[Provided information]

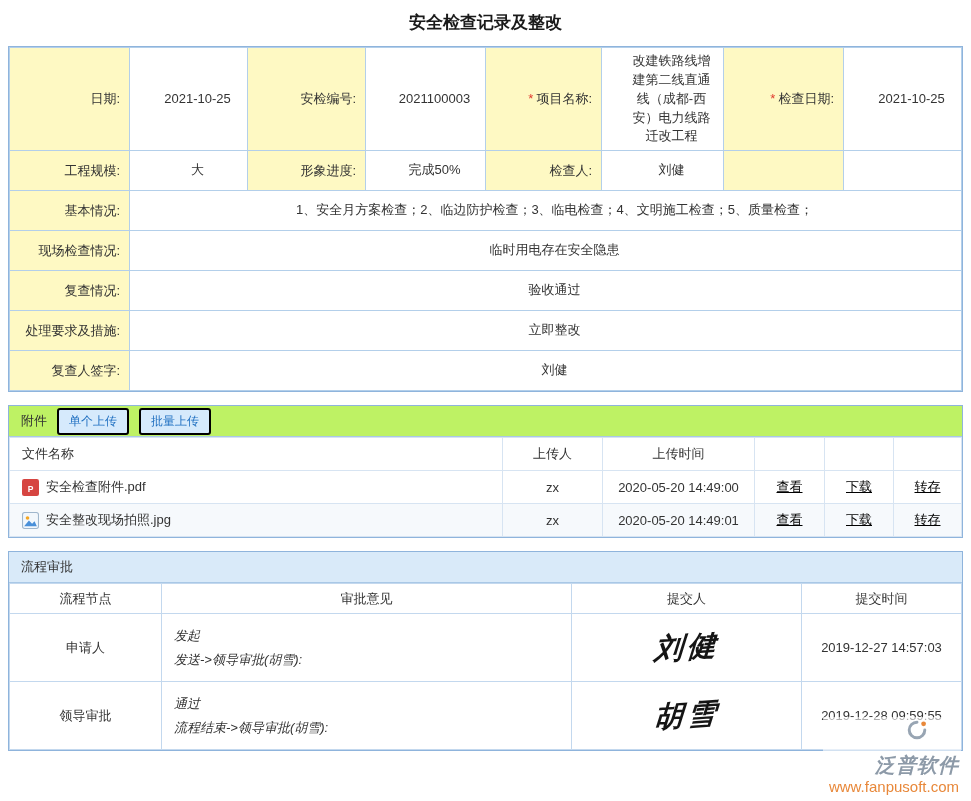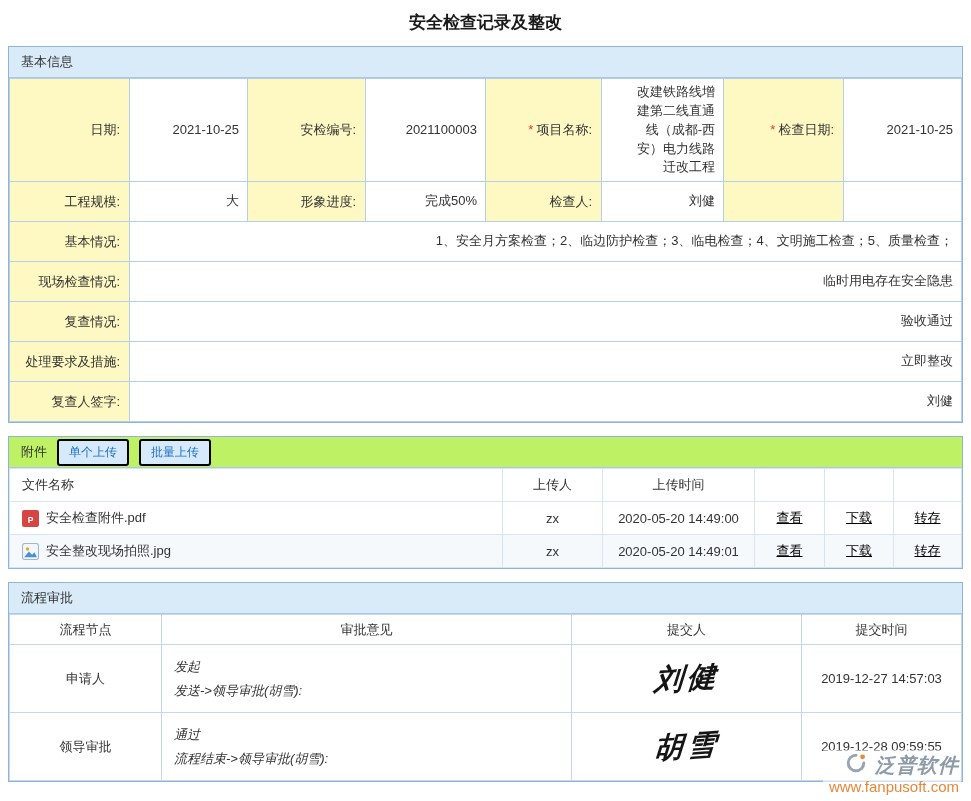--- a/index.html
+++ b/index.html
@@ -89,7 +89,6 @@
 <div class="page-title">安全检查记录及整改</div>
 
 <div class="section">
-  <div class="section-header">基本信息</div>
   <table class="basic">
     <colgroup>
       <col style="width:120px">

[/Provided information]

> Your instructions
Find and show each line of the listing with the word "class".

> Reply
 <div class="page-title">安全检查记录及整改</div>
 <div class="section">
-  <div class="section-header">基本信息</div>
   <table class="basic">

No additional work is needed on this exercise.